Run the same SELECT as above:

   ┌─tenant_id─┬─segment_id────┬─entity_id─┐
1. │         1 │ high_fit      │ lead_001  │
2. │         1 │ high_interest │ lead_001  │
3. │         1 │ high_interest │ lead_003  │
   └───────────┴───────────────┴───────────┘

Interpretation:

lead_001 is in high_fit
lead_001 is also in high_interest
lead_003 is in high_interest
lead_002 is in neither segment

Segment `high_fit`

Rules:

industry equals Marketing
company_size ≥ 50
job_title contains CEO
budget ≥ 10000

lead_001: all four pass → member.

lead_002: industry is Retail, not Marketing → not a member (fails immediately).

Same reasoning extends to the other leads.

Materialized view

Picture:

entities: millions of rows, dynamic JSON properties
criteria: hundreds of segments, each with multiple filters
You need fast answers to: “Which contacts belong to segment X?”

A plain query each time would scan entities, join criteria, and re-run comparisons - expensive at scale. A materialized view stores precomputed results on disk so reads avoid recomputing everything. Unlike a normal view (just a saved query), the MV persists rows. See ClickHouse’s docs on incremental materialized views.

ClickHouse docs diagram on incremental materialized views

We want segmentation results updated on write as new contacts land.

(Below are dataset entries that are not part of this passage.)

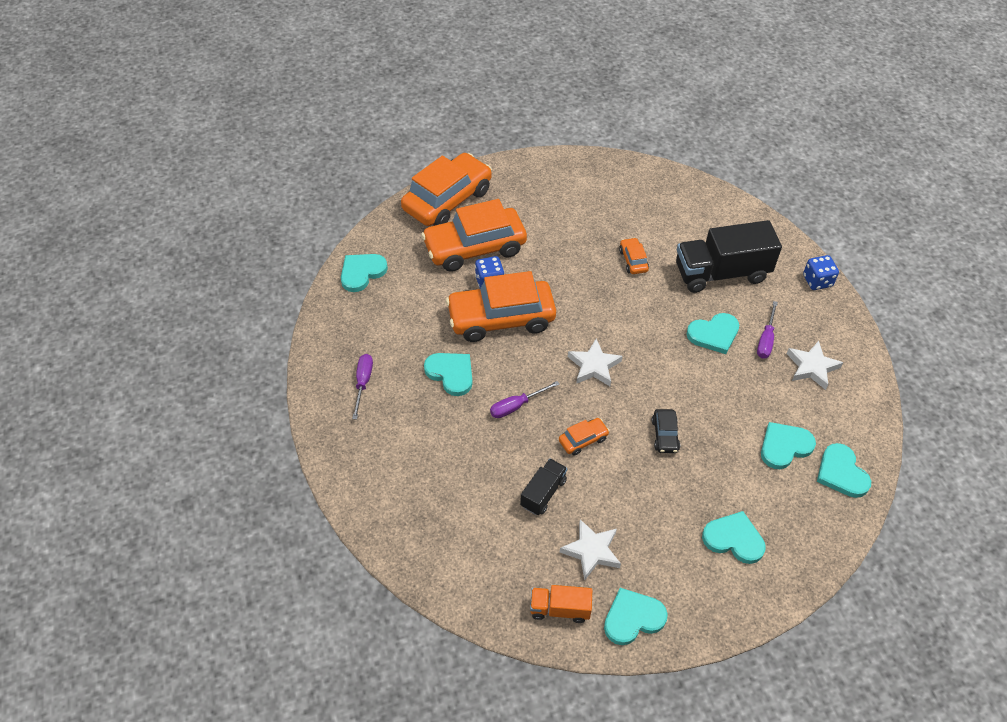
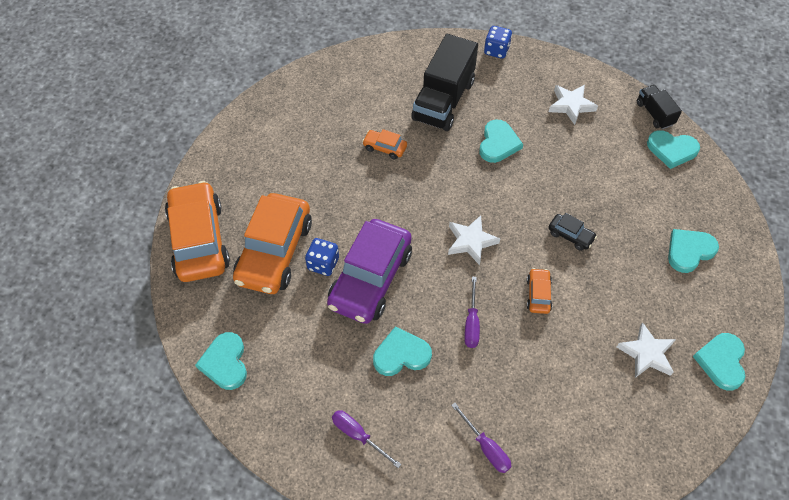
camera: 55 degrees left, 5 degrees up
(501, 318) = (370, 279): orange car -> purple car
(543, 493) = (571, 355): black truck -> black truck (654, 113)
(560, 609) = (687, 410): orange truck -> none
(766, 340) = (527, 115): purple screwdriver -> purple screwdriver (486, 447)
(784, 446) = (629, 167): turquoise heart -> none

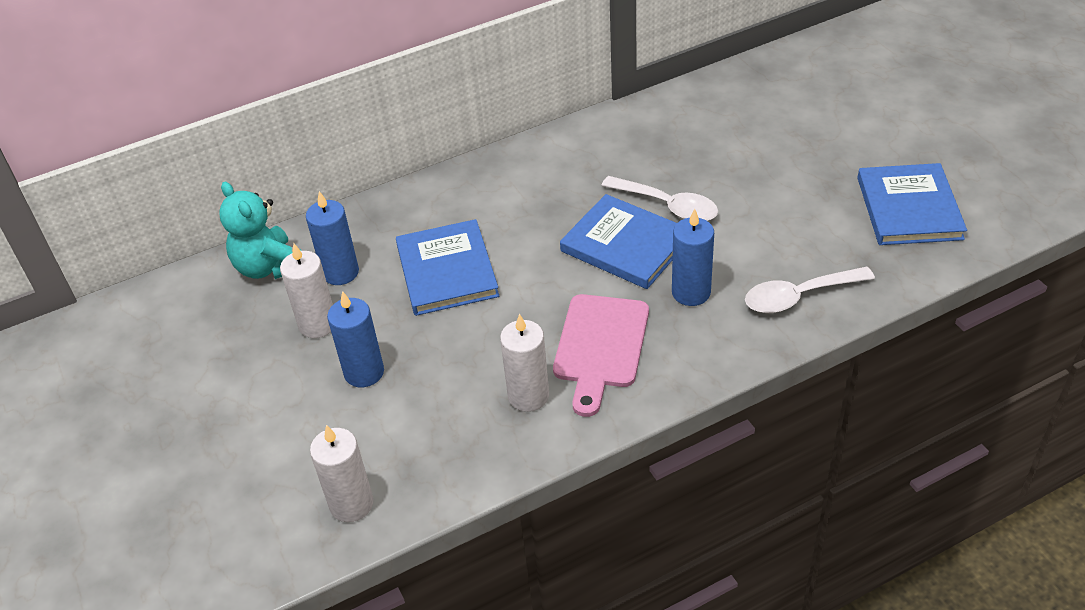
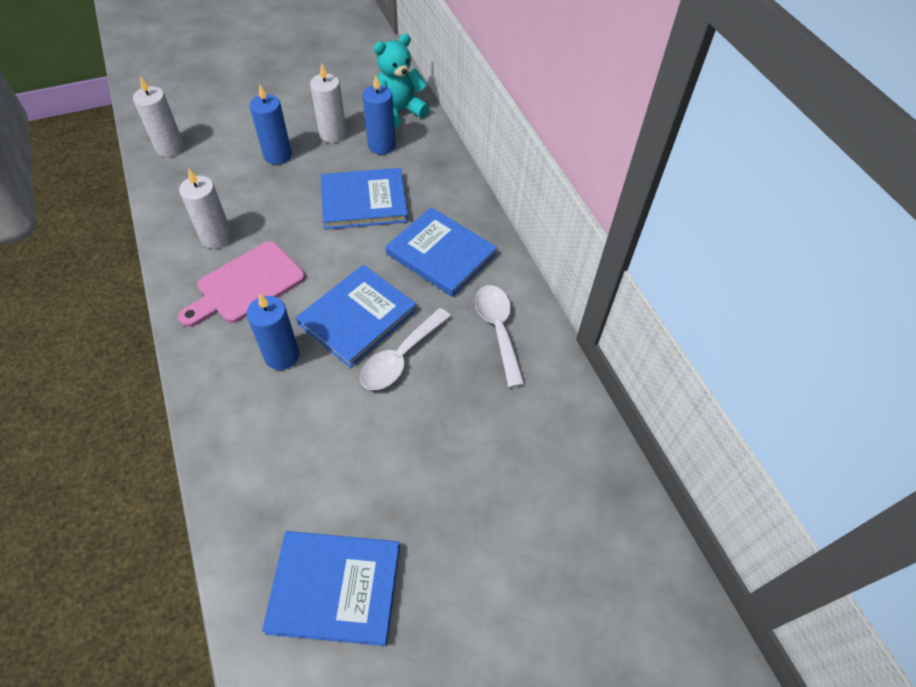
camera: 90 degrees right, 10 degrees up
(523, 196) = (441, 254): none -> blue book
(600, 346) = (246, 285): pink cutting board -> pink cutting board turned 60 degrees counterclockwise
(798, 296) = (245, 440): white spoon -> white spoon (498, 329)

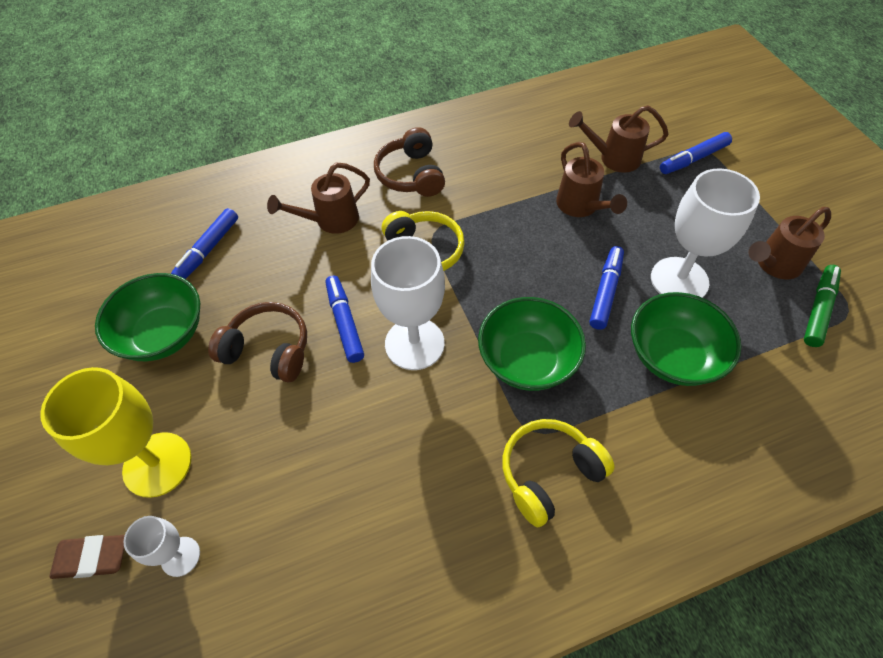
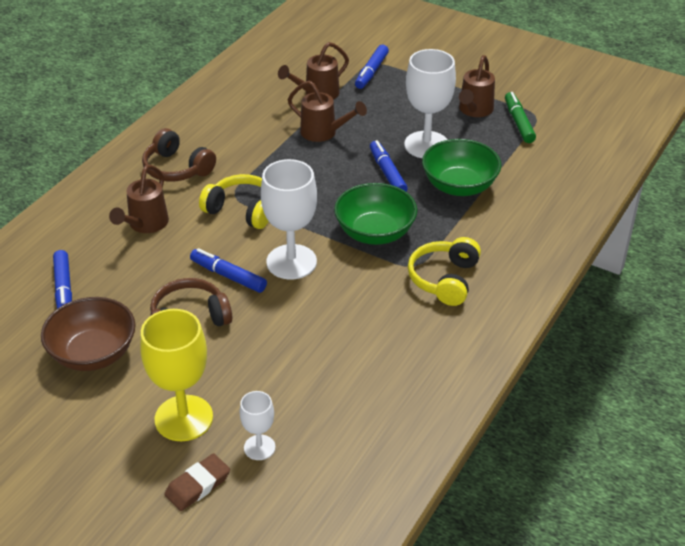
camera: 40 degrees left, 15 degrees down
(163, 334) = (93, 353): green bowl -> brown bowl

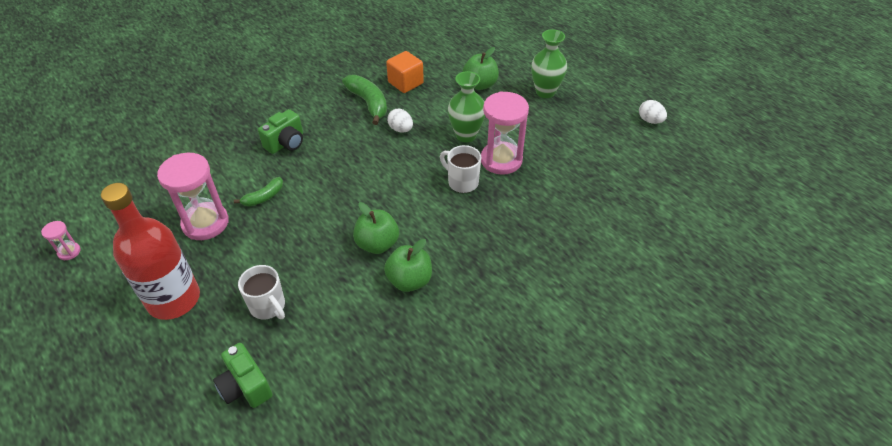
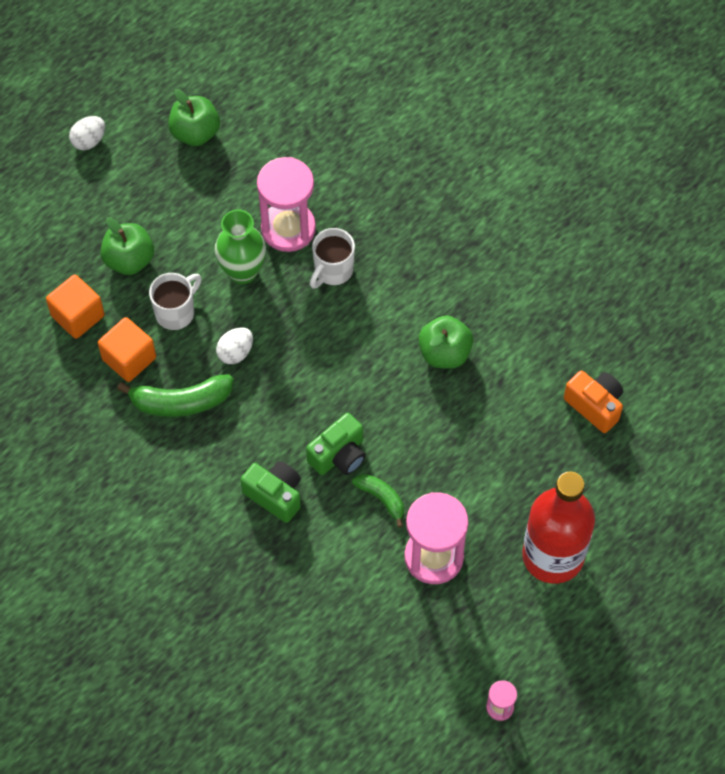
camera: 95 degrees left, 15 degrees up
(245, 386) = (648, 449): green camera -> green camera (339, 455)
(268, 306) = (548, 451): white mug -> white mug (176, 312)
(302, 347) = (595, 405): none -> orange camera
(368, 103) = (180, 402): green banana -> green banana turned 150 degrees counterclockwise
(409, 280) = (493, 313): green apple -> green apple (195, 133)
(440, 63) = (78, 316): none -> orange cube
(545, 92) = (143, 178): green vase -> none
(650, 120) = (198, 60): white egg -> white egg (89, 141)

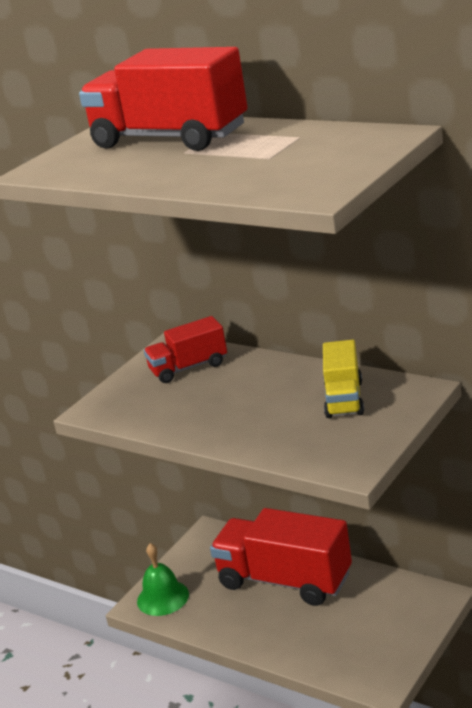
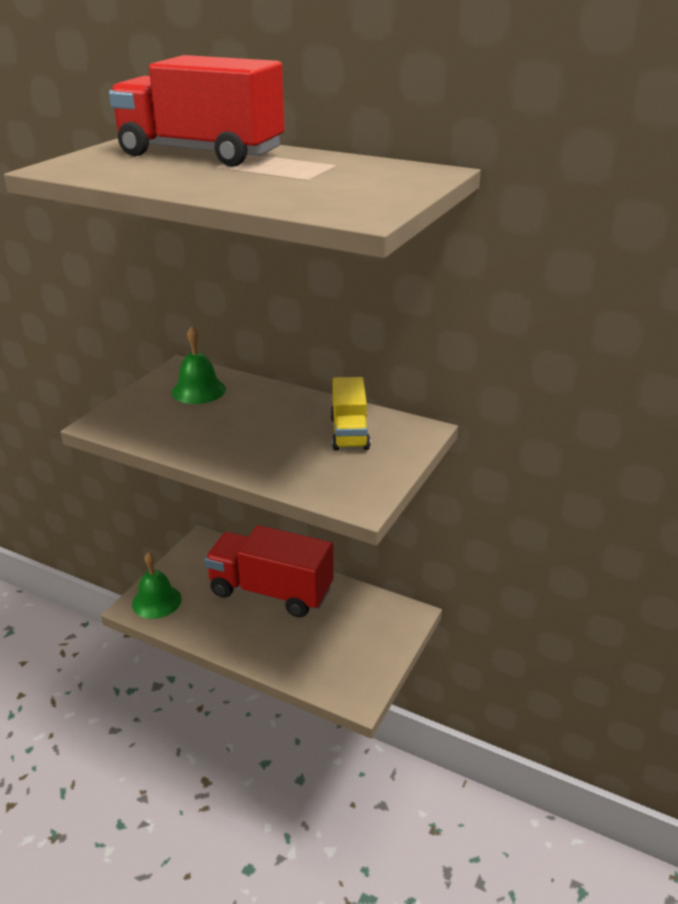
camera: 10 degrees left, 5 degrees up
(189, 368) = (198, 390): red truck -> green bell

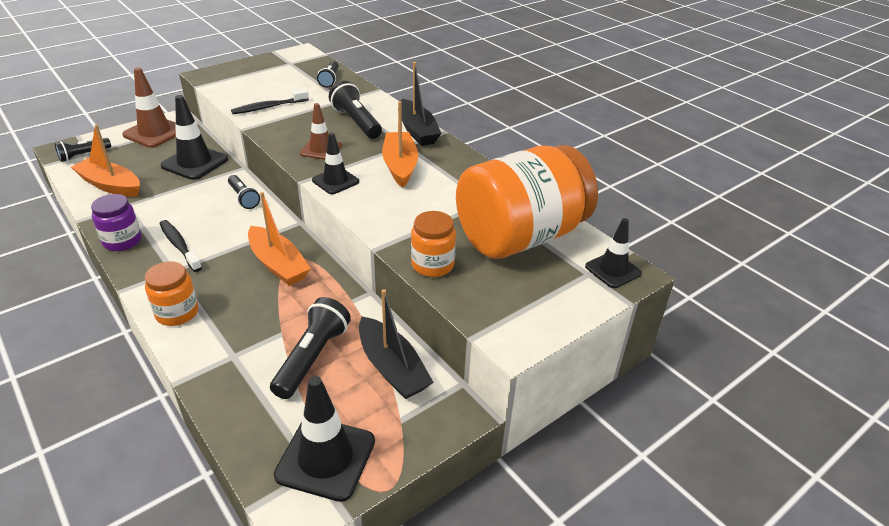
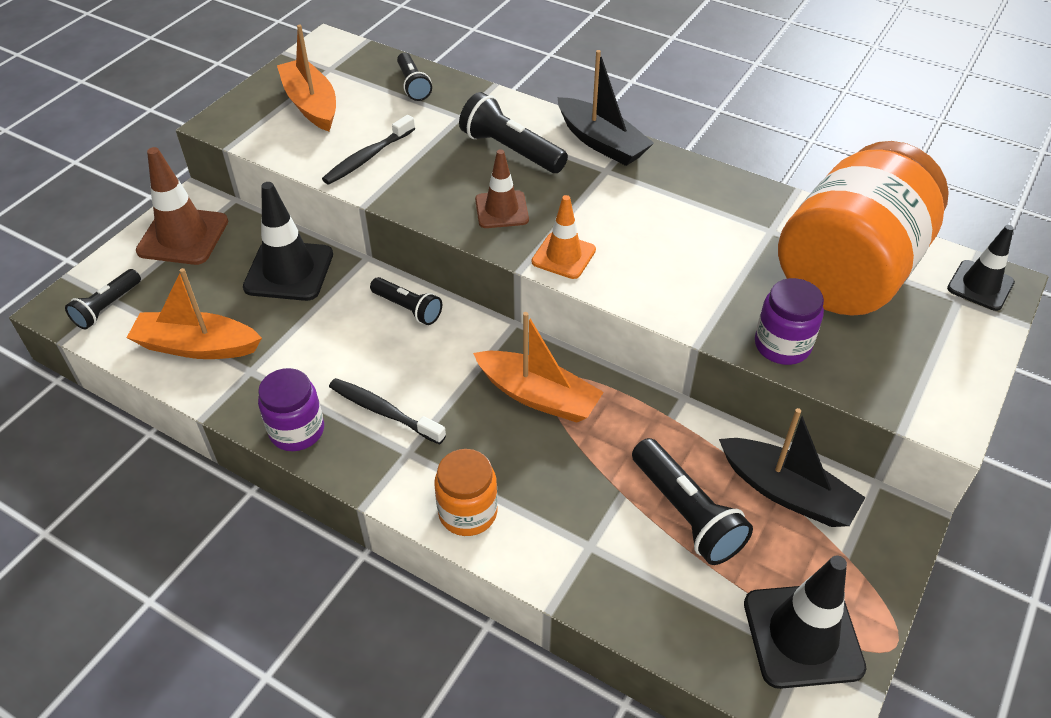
camera: 20 degrees left, 10 degrees up
(312, 358) = (686, 513): black flashlight -> black flashlight turned 150 degrees clockwise
(335, 181) = (563, 256): black traffic cone -> orange traffic cone
(400, 166) = (625, 206): orange boat -> orange boat (311, 104)
(432, 265) = (782, 345): orange jar -> purple jar

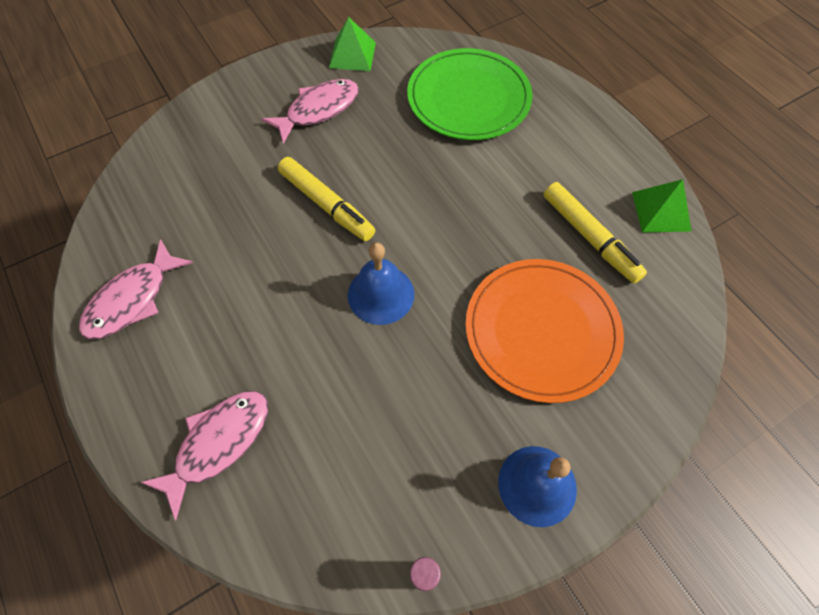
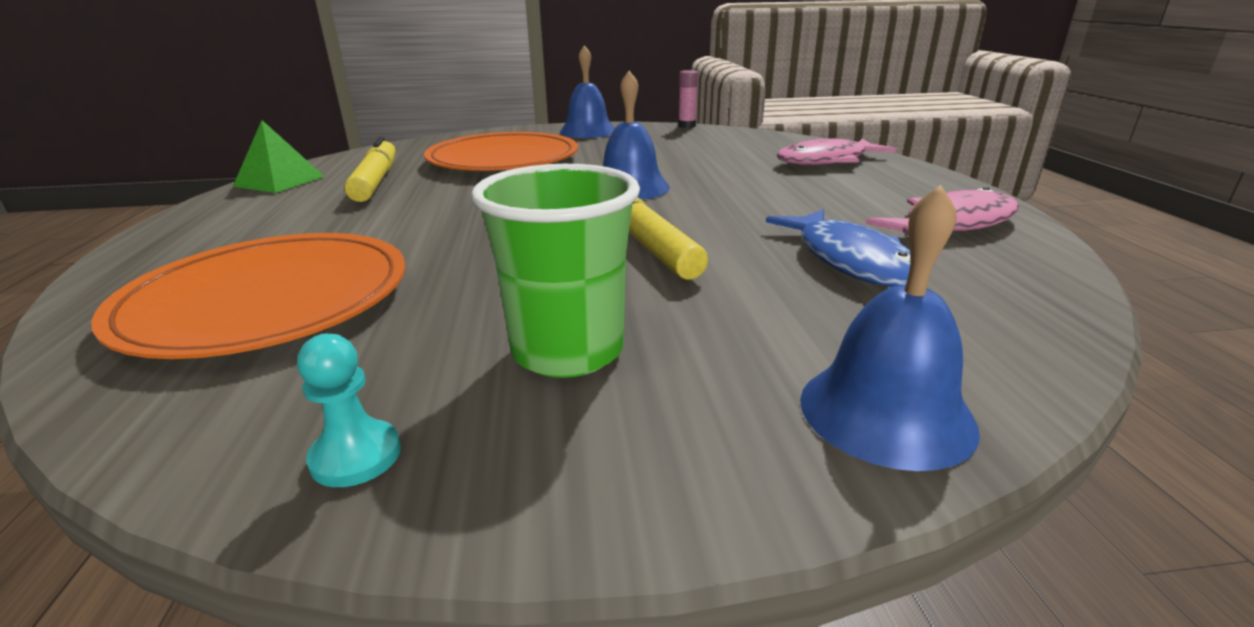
camera: 155 degrees left, 35 degrees down
(200, 116) = (886, 412): none -> blue bell
(206, 221) = (850, 260): none -> blue fish
(318, 110) = (567, 351): pink fish -> green cup
(352, 55) = (356, 456): green pyramid -> turquoise pawn
(468, 98) = (268, 299): green plate -> orange plate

The MV segment_membership_mv reads from entities and criteria and stores:

tenant_id
segment_id
filters (the segment’s criteria snapshot)
entity_id
properties

In the GitHub repo, the target table segment_membership is created before the MV - tune ENGINE and ORDER BY for your case.

CREATE MATERIALIZED VIEW segment_membership_mv
TO segment_membership
AS SELECT
    e.tenant_id,
    c.segment_id,
    c.filters,
    e.entity_id,
    e.properties
FROM entities AS e
INNER JOIN criteria AS c ON e.tenant_id = c.tenant_id
WHERE arrayAll(
    filter -> filterMatches(
      filter.data_type,
      JSONExtractString(e.properties::String, filter.property_path),
      filter.operator,
      filter.value) = 1,
    c.filters
);

Same WHERE as the ad-hoc query. On each insert into entities, matching rows are appended to segment_membership without reprocessing the whole table.

Example

Premium users in São Paulo:

INSERT INTO criteria (tenant_id, segment_id, filters) VALUES
(1,'premium_sp',
    [
      ('is_premium', 'eq', 'true', 'boolean'),
      ('city', 'eq', 'São Paulo', 'string')
    ]
);

INSERT INTO entities (tenant_id, entity_id, properties, event_time) VALUES
(1, 'user1', '{"is_premium": true, "city": "São Paulo"}', now()),
(1, 'user2', '{"is_premium": false, "city": "Rio de Janeiro"}', now());

SELECT * FROM segment_membership;

   ┌─tenant_id─┬─segment_id─┬─filters───────────────────────────────────────────────────────────────────┬─entity_id─┬─properties─────────────────────────────┐
1. │         1 │ premium_sp │ [('is_premium','eq','true','boolean'),('city','eq','São Paulo','string')] │ user1     │ {"city":"São Paulo","is_premium":true} │
   └───────────┴────────────┴───────────────────────────────────────────────────────────────────────────┴───────────┴────────────────────────────────────────┘

user1 matched premium_sp at insert time.

Conclusion

We walked through testing ClickHouse functions with a segmentation-style example: UDFs for comparisons, a criteria model with tuple arrays, queries using arrayAll and JSONExtractString, and a materialized view to persist memberships. Everything here is educational - production systems need hardening and optimization.

As I keep learning, the GitHub repository may diverge from this post; I’ll refine the setup and experiment with new ideas. Contributions and feedback are welcome.